Given the unique structure of the US political system, however, where each state can impose its own labelling requirements and food safety laws, advising manufacturers on which rules to follow can be a tricky exercise.
“We’re sending updates to our members on the regulatory changes and how they will impact them, but I’d be lying if I said we were covering everything,” Muenzer says. “We’re following as much as we can, but in the US, every state can control and ask for different things. California, for instance, tends to drive a lot of labelling and packaging decisions, because they are far stricter, and have far more requirements than the rest of the country.”

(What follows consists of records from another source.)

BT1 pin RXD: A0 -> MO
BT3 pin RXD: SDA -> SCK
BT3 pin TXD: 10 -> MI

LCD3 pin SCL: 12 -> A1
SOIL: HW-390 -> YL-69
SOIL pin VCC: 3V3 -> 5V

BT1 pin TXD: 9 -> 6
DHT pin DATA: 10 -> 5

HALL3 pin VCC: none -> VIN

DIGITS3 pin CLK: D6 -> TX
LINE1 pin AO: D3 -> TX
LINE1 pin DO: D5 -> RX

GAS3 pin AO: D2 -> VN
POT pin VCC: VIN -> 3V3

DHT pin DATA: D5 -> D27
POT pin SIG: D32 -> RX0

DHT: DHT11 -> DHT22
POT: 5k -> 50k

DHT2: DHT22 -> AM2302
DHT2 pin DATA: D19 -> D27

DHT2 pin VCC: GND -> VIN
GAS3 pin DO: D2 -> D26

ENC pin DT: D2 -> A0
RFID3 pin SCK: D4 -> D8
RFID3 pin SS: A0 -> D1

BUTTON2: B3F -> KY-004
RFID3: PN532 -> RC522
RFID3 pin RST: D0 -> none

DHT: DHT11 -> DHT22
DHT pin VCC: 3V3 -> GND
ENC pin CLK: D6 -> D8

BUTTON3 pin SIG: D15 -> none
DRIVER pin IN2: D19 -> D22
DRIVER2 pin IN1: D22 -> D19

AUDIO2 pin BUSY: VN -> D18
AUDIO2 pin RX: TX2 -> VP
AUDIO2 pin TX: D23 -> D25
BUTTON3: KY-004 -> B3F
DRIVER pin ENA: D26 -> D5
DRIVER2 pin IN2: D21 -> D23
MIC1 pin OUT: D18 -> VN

While these quandaries might be inconvenient for some, not all manufacturers have to work as speedily as others. Those with less than $10 million in annual food sales have until January 2021 to comply, while suppliers of single-ingredient sugars such as honey and maple syrup have until 1 July 2021 to make the changes.
Fundamentally, as Muenzer says, increasingly stringent regulations only serve to show the growing importance of the labelling industry and its role in enabling consumers to make healthier, more informed decisions. “There’s absolutely no question that it’s an opportunity and a problem. But ultimately, the more information that is required, the more important the label becomes,” he says.
For now, the labelling industry looks set to grow at a steady pace – 5.4% globally according to market leader Smithers Pira – with rising demands for convenience food, the growing footprint of large retail chains, more health-savvy consumers and requirements to provide more nutritional information keeping it on course.
In many ways, new consumer attitudes are forcing brands and label manufacturers to look at labels the old-fashioned way, making them clear and transparent sources of information that are free of marketing jargon. Alongside this, the growing potential of smart labelling technology is providing novel ways of tracking products and engaging consumers, forcing brands to consider labels as part of a broader marketing strategy, thinking about them at the start of a product launch, rather than at the very end.